With any business, the key to success is due, in part, to keeping a close eye on the bottom line. For a general contracting firm financial and management accounting processes can have a significant impact on how well this is done. And with contractors, these administrative functions are numerous and complex, and the risks associated with error considerable.
In today's high tech environment, for even the smallest firms, financial and management accounting functions are increasingly likely to be computerized. Specialized software that can be customized to fit individual requirements will perform a host of functions, including accounts payable, payroll, job costing, general ledger, accounts receivable, time and material billing, human resources and equipment management.
The software can be fully integrated to work hand-in-hand with field operations – estimating and project management – with all of the processes done over the internet. While the initial investment in these systems can be high, and getting everything up and running can take some time and require training, the benefits in terms of streamlined operations and management are certainly worth the effort and cost.
A Washington, NC-based general contractor, WIMCO Corp. began as a scrap metal business in 1950 and has grown into a multiple-award winning general contractor with annual revenues of $50 million. WIMCO Corp.'s growth and success have been greatly enhanced since 1998 by its use of financial and management software applications from Computer Guidance Corporation (CGC), which have had a significant impact on the company's bottom line.
WIMCO Corp. uses CGC applications for all financial and management functions, except for estimating software, which comes from Timberline Software. The company employs four servers – one for email, one for BlackBerry communications, one for file sharing and archiving, and the fourth a web server for financial management.
The web-based applications integrate corporate financial operations effectively because they are derived from a single database. For example, information for an invoice keyed into the accounts payable application automatically gets the debit posted and the credit for the liability for that account's expense in the general ledger application. If it is a job-related invoice, it goes directly to the job cost application and is coded according to how the project team assigned it. It also provides an account history to the proper applications for each vendor.
Operations, management and field activities are streamlined because everything from invoices to checks to owner and subcontractor contracts to change orders are scanned into the system. This allows invoices, for example, to be emailed as PDF files to the project superintendent who applies a code and computer signature stamp along with the date and time of approval. Then those invoices are electronically work-flowed into WIMCO Corp.'s system and sent to the proper project managers for approval.
Project managers get emails notifying them when an invoice needs to be approved. They are able to login to the system from anywhere in the world, retrieve email, and approve the invoices. Once approved, the invoices are electronically re-directed to the accounts payable department, which generates the cash disbursements.
Before the imaging system was implemented, what can now be done “instantly” took up to a month. Using web-based integrated applications has saved WIMCO Corp. up to two weeks of time to close out its costs each month.
To facilitate paperwork, WIMCO Corp. even lets some of its regular subcontractors use the system. They are allowed to email invoices, saving on the time and cost of mailing, and will get paid in accordance with the terms of their contracts.

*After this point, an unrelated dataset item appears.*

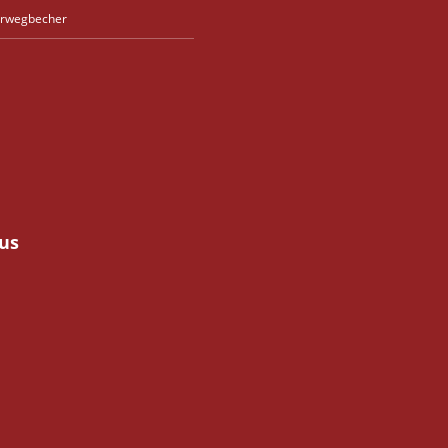
rwegbecher
us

A web-based system clearly allows contractors to be more efficient in the management of the company and individual jobs. It enables management to concentrate on the important issues and frees up project managers and project superintendents to focus on managing their projects.
Even for those who don't consider themselves to be especially computer savvy, web-based integrated applications turn out to be exceptionally easy to use. For example, when a project manager writes a subcontract using project management software, he includes the scope of work, terms, and inclusions and exclusions - based on the details in the bid. The application provides a three-screen entry process and the information shows up on the accounting software. The entire budget imports exactly as it was bid, and no one has to manually key anything into WIMCO Corp.'s accounting system. This is in real time. What took several days to complete can now be done in 10 minutes. Most importantly, web-based applications provide a distinct competitive advantage in a highly competitive business.
Darlene T. Moore is vice president of Finance for WIMCO Corp.